§ **Documento di origine**
T.A.R. Lombardia Brescia Sez. II, Sent., 10-02-2011, n. 246 Edilizia e urbanistica

Sentenza scelta dal dott. Domenico Cirasole direttore del sito giuridico http://www.gadit.it/

Svolgimento del processo

Le ricorrenti hanno acquistato il mappale 2612 sul quale hanno realizzato, con licenza edilizia n. 1042 del 10 giugno 1974 rilasciata ai rispettivi coniugi, un edificio bifamiliare dotato di due box, la cui area di pertinenza è stata successivamente recintata, in parte pavimentata e in parte destinata a giardino. Tale edificio, denominato 7/C costituisce uno dei quattro realizzati nell’ambito di un’unica lottizzazione che ha interessato i fondi rappresentanti dai mappali n. 4084 e n. 2612 e per la sistemazione esterna dei quali il Comune aveva rilasciato, all’arch. S., nel 1978, una concessione edilizia.

In data 28.11.1991 il Comune rendeva noto che, con sentenza del TAR di Brescia n. 423/85 era stato accolto il ricorso presentato dai sig.ri R. e B. e, conseguentemente, annullata la concessione edilizia del 1978 relativa alla sistemazione delle aree esterne ai quattro edifici oggetto di lottizzazione, rendendo necessaria, quindi, la riduzione in pristino dei luoghi sulla scorta della situazione di fatto illustrata dalla planimetria allegata alla scrittura privata Rep. 47474 del 19 novembre 1976, in ragione della quale si sarebbe dovuto procedere alla realizzazione di un piazzale ad uso comune di parcheggio e all’allargamento della stradina privata di accesso agli edifici.

A ciò si opposero, dapprima in via amministrativa, le sig.re M., evidenziando come la citata scrittura fosse intercorsa tra soggetti diversi e, quindi, non potesse esplicare alcun effetto nei confronti delle stesse.

Dopo anni di silenzio, il 17 novembre 1998, il Comune rendeva noto di aver dato avvio al procedimento amministrativo necessario per l’esecuzione della sentenza del TAR Brescia n. 423/1985.

Visionato il progetto di massima predisposto dall’Amministrazione, le sig.re M. presentavano, in data 14 dicembre 1998, una memoria, apprendendo solo il 6 aprile 1999 che, già in data 9 dicembre 1998, era stato approvato il progetto esecutivo per la realizzazione dell’intervento in questione.

Detto progetto, oltre a qualificare apoditticamente come atto dovuto l’intervento previsto, prevedeva la realizzazione di 3 posti macchina privi del necessario spazio di manovra e, quindi, inutilizzabili, se non invadendo un’ulteriore porzione della proprietà delle ricorrenti.

§ **Voci della raccolta**
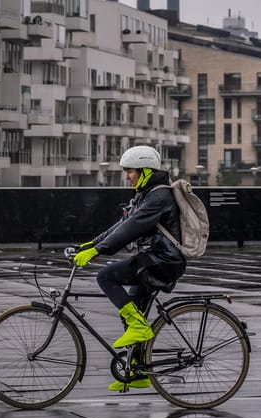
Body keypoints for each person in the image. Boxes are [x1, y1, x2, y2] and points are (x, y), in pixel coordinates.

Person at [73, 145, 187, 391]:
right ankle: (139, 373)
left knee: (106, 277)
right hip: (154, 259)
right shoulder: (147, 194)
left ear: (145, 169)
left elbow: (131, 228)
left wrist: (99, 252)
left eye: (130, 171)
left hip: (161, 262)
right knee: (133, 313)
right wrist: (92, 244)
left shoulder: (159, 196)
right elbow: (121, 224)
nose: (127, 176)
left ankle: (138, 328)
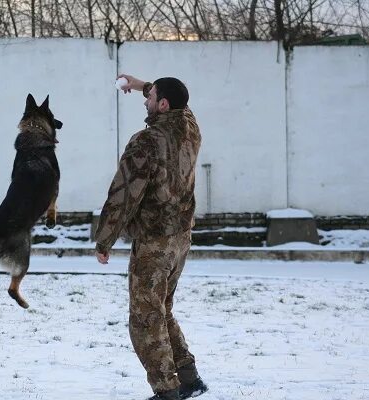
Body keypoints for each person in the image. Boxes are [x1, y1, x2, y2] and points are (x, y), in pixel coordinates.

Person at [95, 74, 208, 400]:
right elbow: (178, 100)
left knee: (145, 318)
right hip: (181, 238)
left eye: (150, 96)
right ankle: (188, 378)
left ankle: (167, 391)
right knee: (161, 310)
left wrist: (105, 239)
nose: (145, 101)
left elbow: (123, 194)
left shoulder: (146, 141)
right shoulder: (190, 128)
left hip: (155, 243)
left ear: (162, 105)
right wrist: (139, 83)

§ **Usando le informazioni**
a - Trasforma in un elenco puntato il paragrafo del documento che inizia con "Le ricorrenti hanno acquistato il mappale 2612", mantenendone i fatti principali.
b - Per ciascuna affermazione indica se concorda con il documento. Rispondi sì o no e cita alla lettera le parole del documento che lo stabiliscono.
(i) La sentenza del TAR di Brescia n. 423/85 ha annullato la concessione edilizia del 1978.
(ii) Il progetto esecutivo è stato approvato dopo la memoria presentata il 14 dicembre 1998.
(iii) Il progetto prevedeva cinque posti macchina.
c - Secondo il documento, in quale data il Comune comunicò di aver avviato il procedimento amministrativo per eseguire la sentenza del TAR Brescia n. 423/1985?

§ **Risposte agli esercizi**
a -
- Le ricorrenti hanno acquistato il mappale 2612.
- Sul mappale hanno realizzato un edificio bifamiliare con due box, con licenza edilizia n. 1042 del 10 giugno 1974 rilasciata ai rispettivi coniugi.
- L'area di pertinenza è stata poi recintata, in parte pavimentata e in parte destinata a giardino.
- L'edificio, denominato 7/C, è uno dei quattro realizzati in un'unica lottizzazione sui mappali n. 4084 e n. 2612.
- Per la sistemazione esterna di quei fondi, nel 1978 il Comune aveva rilasciato una concessione edilizia all'arch. S.

b -
(i) Sì: "annullata la concessione edilizia del 1978 relativa alla sistemazione delle aree esterne ai quattro edifici oggetto di lottizzazione".
(ii) No: "già in data 9 dicembre 1998, era stato approvato il progetto esecutivo".
(iii) No: "prevedeva la realizzazione di 3 posti macchina privi del necessario spazio di manovra".

c - Il 17 novembre 1998.